SELECTED EXCERPT:
Thursday, March 6, 2014

No, You CAN'T Share My Swim Lane--More Awkward Encounters

You might know I love to swim, and that I bucked up for a gym membership around Thanksgiving, so I *could* swim, which was awesome.  I went a lot at first, unsurprisingly.  Of course, the usual stuff started happening, which made me not get to the gym, not unlike most everyone who gets a membership, I imagine.  Because:

Then it was Christmas.

Then it snowed a lot.

Then the kids drove the car to school a lot and I had no way to GET to the gym.

Then we all got the flu.

Then the whole county apparently had the flu, and went to the gym.

Then it was January and hello--one million new members signed up for their New Year's Resolution and ALL WENT TO THE GYM.

I went over there all determined to swim one morning at 8 a.m. and, I kid you NOT, I couldn't even find an open parking spot.  And we're talking about a really really huge parking lot, including a covered garage area.  Plus, on the way in, I passed someone literally hacking and coughing in their car, coming out, which grossed me out.

Two other times I've driven over there and gone to the door of the pool room and stared morosely at the 10 lanes full of this:
Don't even bother.  I'm going to be here for AT LEAST ANOTHER HOUR.

I glared at them through the glass door long enough to be sure they totally knew they were messing up my day.  I sent guilt waves rippling their way, while I stood there in my coat, wondering why I was there.  Then, out of spite, I went into one of the private rooms and took a hot shower.  For about 45 minutes.  I figured, if I'm paying for this, I'm going to USE it.  This has happened twice.

Two days ago I went to the gym in the afternoon, thinking maybe there's a window of time when it isn't full of men training for the Polar Plunge or the Iron Man or the Indy 500 or whatever.  At first glance, again, I saw pretty much this: 
What the-- REALLY???

*sound of a balloon deflating*

I angrily frowned at the pool for a minute, standing there in my coat, then went into a changing room and stared angrily at the wall tiles for a minute, wondering if all I would ever get to do is shower here.  No.  I deserve to be here.  I pay to be here.  I am using that pool.  I glanced at my phone.  1:26 p.m.  I angrily sat down on the little bench in the changing room and waited four minutes, sent Shane a grumpy text, something about how I'm SO GLAD I HAVE THIS membership, then nonchalantly walked back out to gaze through the pool room doors.  Carefully...ah HAH!!  A lane was open.

I CALL THIS ONE!
I literally leapt into the women's locker room and flung myself into a bathing suit, dodged back out and stuffed my bag, coat, scarf, purse (turn off the phone, grab the water bottle), and boots into a locker, made a mental note to NOT carry so much stuff, snapped a padlock on it, and did my best to walk/run to the one open lane.  It was still open.  I think I heard angels singing.  I got in without even putting on my swim cap.  I did remember my goggles (foggy buggers), though, and oh, my gosh, you guys.  It was LOVELY.  For about 30 minutes.

MATERIAL:
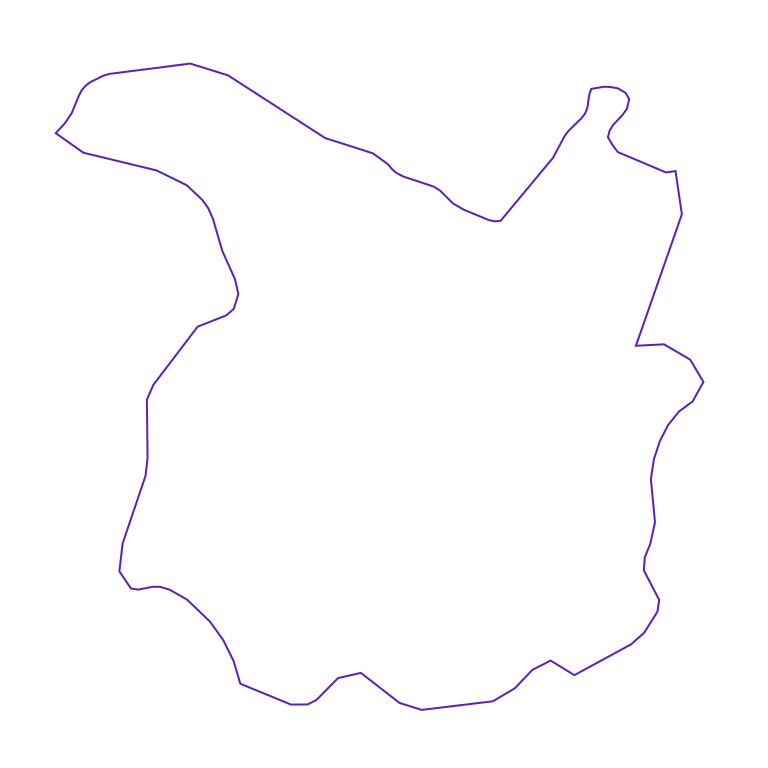 Pistoia, Natural Earth projection, rotated 358°
{"feature_id": "ITA-5384", "entity_name": "Pistoia", "entity_type": "Province", "adm_level": 1, "iso_a3": "ITA", "parent_name": "Italy", "parent_adm1": "", "projection": "natural_earth1", "projection_center": [10.855, 43.979], "detail": "fine", "context": "isolated", "style": "outline", "palette": "violet", "viewbox_px": 768, "rotation_deg": 358, "n_neighbors": 0, "source": "natural_earth", "source_scale": "10m", "svg_char_len": 1455}
<svg xmlns="http://www.w3.org/2000/svg" viewBox="0 0 768 768"><g transform="rotate(358 384 384)"><path d="M131.1,580.9L124.0,579.6L113.0,562.0L117.2,534.3L142.5,467.4L145.1,450.1L146.5,391.3L153.5,376.8L199.7,320.2L228.7,309.9L236.4,303.8L241.6,289.1L238.7,274.0L227.0,245.2L218.8,212.9L214.4,202.0L208.7,193.5L193.8,178.5L164.1,162.6L91.7,142.4L64.7,121.9L73.9,112.6L81.2,102.7L89.1,85.2L92.1,79.9L96.1,75.6L100.7,72.2L114.0,66.2L120.2,64.5L201.5,57.0L238.9,70.1L334.0,136.3L354.6,143.6L381.0,153.1L395.8,164.7L399.5,169.5L403.9,173.6L410.7,177.4L440.4,188.4L446.8,192.7L459.3,206.0L469.8,212.6L494.4,223.8L500.5,225.3L506.2,225.0L560.8,163.8L573.5,142.0L577.4,137.3L590.5,125.4L593.8,121.5L595.6,118.3L597.3,113.5L598.2,107.3L599.5,101.2L601.5,96.3L614.4,94.6L620.7,95.1L628.2,96.7L635.8,101.7L639.0,107.9L636.3,117.7L631.5,123.7L621.8,133.3L618.3,138.8L616.4,145.2L621.2,153.9L625.8,160.4L673.2,182.4L682.8,181.4L687.6,224.8L637.1,354.6L665.2,354.1L690.9,370.4L703.3,393.1L691.8,412.2L677.9,421.7L666.6,434.8L657.7,450.7L651.1,468.6L647.4,488.5L650.0,531.7L644.6,552.8L638.5,566.6L637.2,579.4L651.5,609.4L649.3,621.1L635.3,641.7L621.8,652.8L564.1,681.6L540.8,666.2L522.4,674.8L504.2,692.6L481.7,704.9L410.2,711.0L388.4,703.3L350.8,671.9L327.8,676.3L305.4,697.5L296.3,701.6L279.8,701.1L230.0,678.6L224.0,655.6L214.4,634.3L201.8,615.4L179.6,592.6L162.4,582.0L153.2,578.9L145.7,578.6L131.1,580.9Z" fill="none" stroke="#5b21b6" stroke-width="2"/></g></svg>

TASK DIRECTIONS:
Answer these questions about the post on sharing a swim lane:
1. Around what holiday did the writer get the gym membership?
2. How many lanes are in the pool?
3. For how long was the swim lovely?

WRITTEN SOLUTION:
1. Around Thanksgiving.
2. Ten lanes.
3. About 30 minutes.